The Council should give the land to a experienced mixed use developer, with a rental return/capital return once the private sector has made work.
Shrink the retail element down.
More residential units and involve the University and Law College to bring students into the town from out of town campuses, who can then spend money in the cafes and retail units.

By Sam T

Ian I wouldn’t exactly call Liverpool One a success commercially, it’s never got the rents that were hoped for and it seems likely that there be even more empty units if a few years time, retail is dead and restaurant chains are also feeling the crunch.

By Holy days

Liverpool One has been a tremendous success in many ways, the amount of footfall it brings into the city, the beacon of light it was for regeneration in the wider area, the confidence it eschewed in the physic of Liverpool, plus the new and various retail outlets
Not to mention the complete modernisation of an area around Paradise Street that had seemed to have lost its reason for being.
No, I would not agree with that statement because no matter what the rates are,the owners seem happy.

By Liverpolitis

Only very recently has Manchester’s prime retail rents gone above Liverpool’s (by £5 a sq ft). Liverpool is on £265 a sq ft, Manchester is now on £270. The national average is just over £100. Any suggestion that Liverpool One hasn’t been a complete success is just rot.

By Mike

Council’s are at their best when they intervene in Markets to correct market failure / support future prosperity. This scheme is needed and any viability issues purely relate to mistakes of the past and allowing Cheshire Oaks in the first place.

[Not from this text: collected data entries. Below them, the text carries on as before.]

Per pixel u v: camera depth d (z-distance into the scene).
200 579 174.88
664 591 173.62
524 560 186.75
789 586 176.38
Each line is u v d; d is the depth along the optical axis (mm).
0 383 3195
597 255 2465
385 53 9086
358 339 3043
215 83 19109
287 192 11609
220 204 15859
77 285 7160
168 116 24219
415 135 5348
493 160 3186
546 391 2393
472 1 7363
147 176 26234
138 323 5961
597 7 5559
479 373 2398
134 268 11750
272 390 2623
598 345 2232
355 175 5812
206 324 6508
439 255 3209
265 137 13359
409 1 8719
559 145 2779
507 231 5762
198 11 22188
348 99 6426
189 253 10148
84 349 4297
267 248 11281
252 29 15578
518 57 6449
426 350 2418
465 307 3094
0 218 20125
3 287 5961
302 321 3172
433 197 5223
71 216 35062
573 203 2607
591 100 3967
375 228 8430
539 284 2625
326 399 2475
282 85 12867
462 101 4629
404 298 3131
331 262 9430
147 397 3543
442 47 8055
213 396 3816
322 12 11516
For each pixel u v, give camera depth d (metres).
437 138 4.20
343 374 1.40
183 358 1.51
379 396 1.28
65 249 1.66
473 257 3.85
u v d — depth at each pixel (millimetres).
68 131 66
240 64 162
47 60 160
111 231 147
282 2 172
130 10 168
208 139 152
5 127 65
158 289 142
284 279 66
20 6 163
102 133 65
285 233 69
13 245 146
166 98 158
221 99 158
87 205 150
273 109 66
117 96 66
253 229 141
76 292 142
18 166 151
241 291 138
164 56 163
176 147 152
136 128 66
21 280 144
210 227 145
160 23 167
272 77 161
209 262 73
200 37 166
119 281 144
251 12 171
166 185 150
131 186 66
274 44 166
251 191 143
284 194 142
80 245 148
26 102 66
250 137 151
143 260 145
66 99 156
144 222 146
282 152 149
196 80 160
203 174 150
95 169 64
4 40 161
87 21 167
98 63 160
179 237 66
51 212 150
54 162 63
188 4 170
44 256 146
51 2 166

PB – just like Barons Quay!! Another fine example of intervention.

By Right said Fred

Chester is going from a city to a town. Council needs to manage this decline as best it can, but it’s decline is inevitable and started 20 years ago. Public transport connectivity is appalling, money should go into making better connections to Manchester and Birmingham and the North Wales coast.

By Robert

Tim and Guy’s letter smacks of Brexit ‘Project Fear’ – Northgate will give us something to be proud of rather than embarrassed by. Have they walked around the back of the Forum or been to the market recently? The whole of the site down to the Crowne Plaza is really poor, like a cruddy bit of Birmingham, shown up even more now by the excellent Storyhouse which shows what you can do when you to kick-start regeneration.

By Steve

This is bad for Liverpool city region.

By Sting

Barons quay is a complete disaster.
Chester Northgate. will be a complete disaster

What the people of Northwich want from Cheshire west and Chester council is
Resignations or sackings

By Northwich

Interesting analogy Steve. Like Brexit, Northgate hasn’t actually happened yet and we don’t yet know what the long term impact will be. Unlike Brexit, which is all about putting up barriers and is both a national embarrassment and a gratuitous act of self mutilation, Northgate should eventually be something to be proud of and really benefit the city by appealing to a broader range of people and business, removing barriers, encouraging them back into the centre and consolidating what is a prosperous and historic city.

By Brexgate

I fear me and Brexgate are on different sides of the, er, gate? Personally, I would prefer it if public money was spent on excellent UK regeneration projects like Northgate, not (part) bailing out Greece to the tune of 32 billion euros or paying for EU buildings in Strasbourg and Brussels @ 500 million euros a pop!